EXERCISE REQUIREMENTS:
In the blog post about Cobern's archeology book, what price did the used bookstore give the book?

PASSAGE TO READ:
Content starts
Tuesday, March 29, 2011

Look these guys up in your Funk & Wagnalls!


I can't stop grabbing books that others bypass. Like this :

The New Archeological Discoveries : and Their Bearing upon the New Testament and upon the Life and Times of the Primitive Church. By Camden M. Cobern, D.D., Litt.D. Third edition: Funk & Wagnalls, 1918.



The used bookstore valued it at $12.50. They know their business and I usually find their prices distressingly fair and realistic. From what I see of used copies on amazon, the price is about right. Mass-printed undergraduate or popular level archeology books this old don't seem to sell for much, I guess because more recent discoveries have made many old finds obsolete. But while original copies of its several editions are dirt cheap, an academic reprint company made it available last year. For big bucks.

The photos alone (all pix in this post come from it) were worth 12.50 to me!


Cobern covers a lot of other finds, but Oxyrhynchus is one of his book's major focuses. I'd never heard of it, nor of Grenfell and Hunt, who thought the place might be a worthwhile dig, while other archeologists passed it by. I decided Nag Hammadi, Qumran and the like must have eclipsed Grenfell-Hunt's then-revolutionary finds, and that Cobern's enthusiasm was kind of an endearing display of Academic Nerd joy from a more innocent era.

In that I did the find, and the author of this book, a great injustice.


This fragment of Matthew from the third century is now only one, and no longer the oldest, of several gospel fragments from the early centuries when Christianity was an outlaw religion. But in 1897 it was the first one, the only one, and to scholars of the topic it was a real "Where were you when __?" event. Cobern was one of many who were blown away by the find:
The writer was working in London University when the first sensational discovery was made of a leaf from a pocket Bible which had been carried by an Egyptian Christian of the third century. [...]

Only those who have come personally into close touch with supremely important discoveries can understand with what eagerness this discolored leaf was examined by every one interested in the authenticity of the New Testament writings. It had been written generations before the great council of Constantine.
Another Very Big Deal at the time was the finding of fragments of previously unknown "sayings of Jesus" gospels. Grenfell and Hunt found an 8-verse fragment in 1897, another in 1903, and other small non-canonical gospel fragments over the years. Here's one verse, from the 1897 find :
Jesus saith, Except ye fast to the world, ye shall in no wise find the kingdom of God; and except ye make the sabbath a real sabbath, ye shall not see the Father.
Dr. Cobern loves the whole 8-verse passage, and explains what this verse meant theologically, which was to keep pure in heart and act, not to merely observe the seventh day. And he says:
When properly understood, this new "saying" seems an eternal word, a word for all time, and is in beautiful harmony with the teachings of Jesus recorded in the gospels.
They didn't know it for sure until years later, but this passage turned out to be -- uh-oh! -- the Gospel of Thomas! Banned and (a different, complete, copy) buried at Nag Hammadi, along with many Gnostic texts, where they were found in 1945.

Cobern likes it so much. The 1903 fragment was clearly from the Gospel of Thomas, and even then, some experts thought that the 1897 bit might be the same document. Cobern dutifully reports this, but you catch his tone. He's moved by the 1897 passage and really wants it to not be associated with that known-to-be-heretical Thomas thingy. However, he's a true scholar and doesn't close his eyes to the fact that it could be from Thomas.
Content ends
PROVIDED INFORMATION:
Content starts
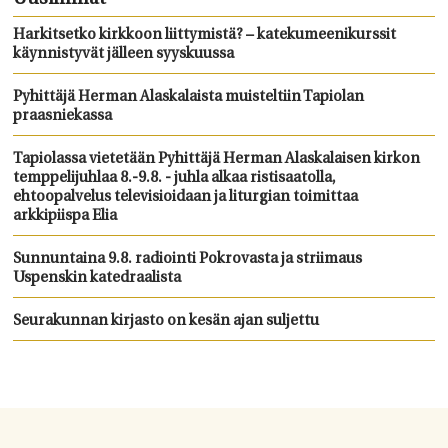
Harkitsetko kirkkoon liittymistä? – katekumeenikurssit
käynnistyvät jälleen syyskuussa
Pyhittäjä Herman Alaskalaista muisteltiin Tapiolan
praasniekassa
Tapiolassa vietetään Pyhittäjä Herman Alaskalaisen kirkon
temppelijuhlaa 8.-9.8. - juhla alkaa ristisaatolla,
ehtoopalvelus televisioidaan ja liturgian toimittaa
arkkipiispa Elia
Sunnuntaina 9.8. radiointi Pokrovasta ja striimaus
Uspenskin katedraalista
Seurakunnan kirjasto on kesän ajan suljettu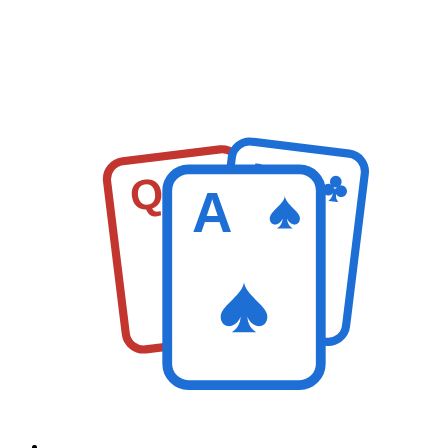
K
Q
A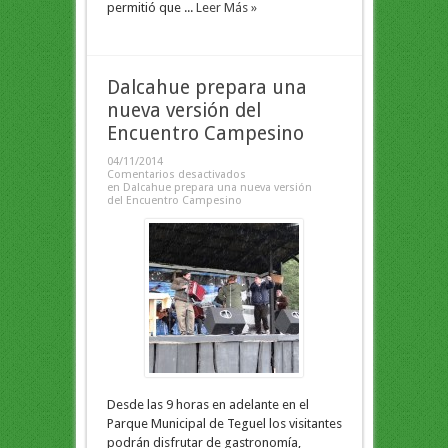
permitió que ...
Leer Más »
Dalcahue prepara una
nueva versión del
Encuentro Campesino
04/11/2014
Comentarios desactivados
en Dalcahue prepara una nueva versión
del Encuentro Campesino
Desde las 9 horas en adelante en el
Parque Municipal de Teguel los visitantes
podrán disfrutar de gastronomía,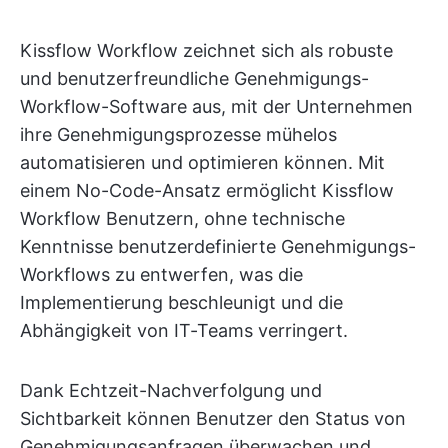
Kissflow Workflow zeichnet sich als robuste
und benutzerfreundliche Genehmigungs-
Workflow-Software aus, mit der Unternehmen
ihre Genehmigungsprozesse mühelos
automatisieren und optimieren können. Mit
einem No-Code-Ansatz ermöglicht Kissflow
Workflow Benutzern, ohne technische
Kenntnisse benutzerdefinierte Genehmigungs-
Workflows zu entwerfen, was die
Implementierung beschleunigt und die
Abhängigkeit von IT-Teams verringert.
Dank Echtzeit-Nachverfolgung und
Sichtbarkeit können Benutzer den Status von
Genehmigungsanfragen überwachen und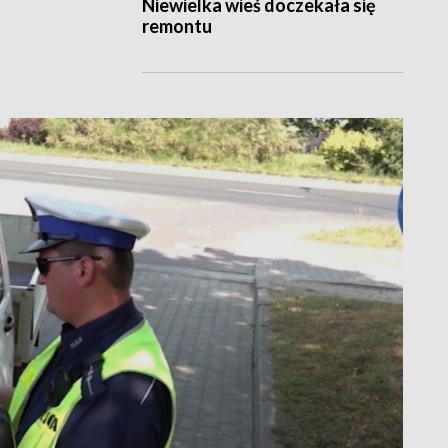
Niewielka wieś doczekała się
remontu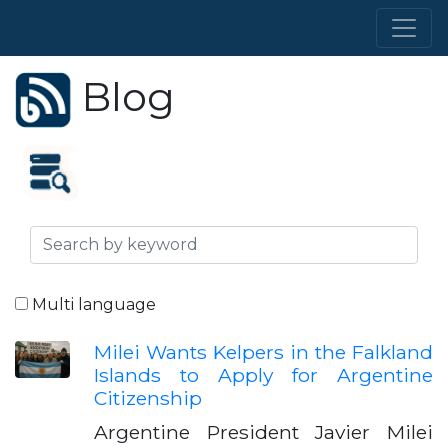
Blog
Multi language
Milei Wants Kelpers in the Falkland
Islands to Apply for Argentine
Citizenship
Argentine President Javier Milei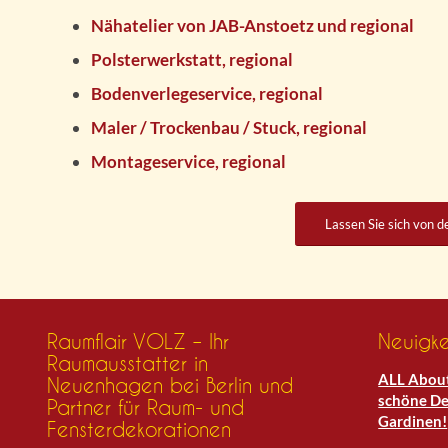
Nähatelier von JAB-Anstoetz und regional
Polsterwerkstatt, regional
Bodenverlegeservice, regional
Maler / Trockenbau / Stuck, regional
Montageservice, regional
Lassen Sie sich von 
Raumflair VOLZ – Ihr
Neuigke
Raumausstatter in
ALL About
Neuenhagen bei Berlin und
schöne De
Partner für Raum- und
Gardinen!
Fensterdekorationen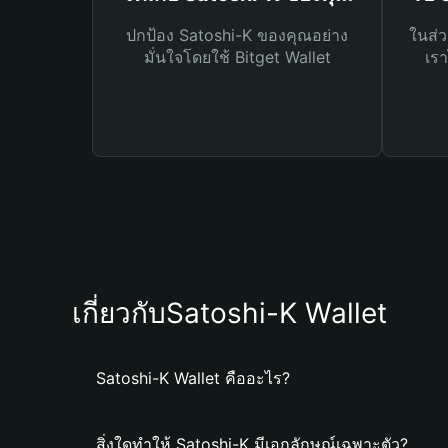
ปกป้อง Satoshi-K ของคุณอย่าง
ในส่ว
มั่นใจโดยใช้ Bitget Wallet
เรา
เกี่ยวกับSatoshi-K Wallet
Satoshi-K Wallet คืออะไร?
สิ่งใดทำให้ Satoshi-K มีเอกลักษณ์เฉพาะตัว?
Content ends
EXERCISE ANSWER:
$12.50